Copy the entries word for word. Keep the pictures out.
Source information section start
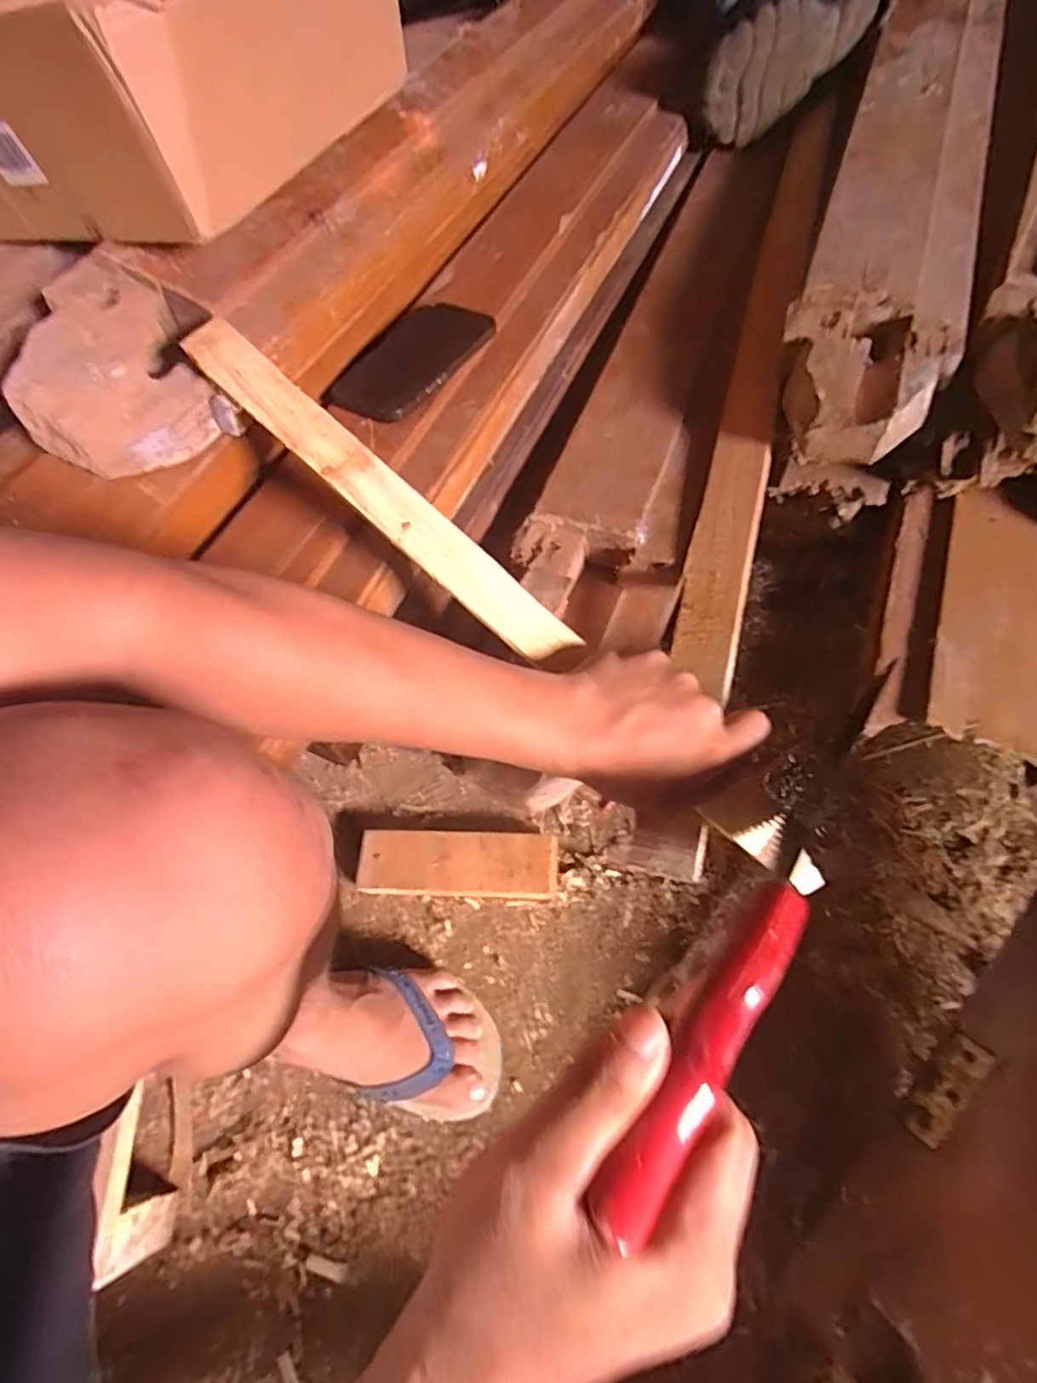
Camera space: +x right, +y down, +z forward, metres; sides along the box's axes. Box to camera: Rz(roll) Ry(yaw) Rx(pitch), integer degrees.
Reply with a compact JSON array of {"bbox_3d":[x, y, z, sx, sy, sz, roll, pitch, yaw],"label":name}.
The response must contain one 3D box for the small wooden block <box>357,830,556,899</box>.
[{"bbox_3d":[-0.052,0.171,0.607,0.176,0.037,0.062,2,64,4],"label":"small wooden block"}]

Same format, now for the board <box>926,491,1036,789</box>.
[{"bbox_3d":[0.392,-0.063,0.496,0.087,0.018,0.255,18,66,12],"label":"board"}]

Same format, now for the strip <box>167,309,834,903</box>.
[{"bbox_3d":[-0.013,-0.057,0.383,0.505,0.012,0.035,42,71,3],"label":"strip"}]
Source information section end
Solution:
Camera space: +x right, +y down, +z forward, metres; sides along the box's axes. Box to camera: Rz(roll) Ry(yaw) Rx(pitch), integer degrees.
Reply with a compact JSON array of {"bbox_3d":[x, y, z, sx, sy, sz, roll, pitch, yaw],"label":name}.
The response must contain one 3D box for the small wooden block <box>357,830,556,899</box>.
[{"bbox_3d":[-0.052,0.171,0.607,0.176,0.037,0.062,2,64,4],"label":"small wooden block"}]

Same format, now for the board <box>926,491,1036,789</box>.
[{"bbox_3d":[0.392,-0.063,0.496,0.087,0.018,0.255,18,66,12],"label":"board"}]

Same format, now for the strip <box>167,309,834,903</box>.
[{"bbox_3d":[-0.013,-0.057,0.383,0.505,0.012,0.035,42,71,3],"label":"strip"}]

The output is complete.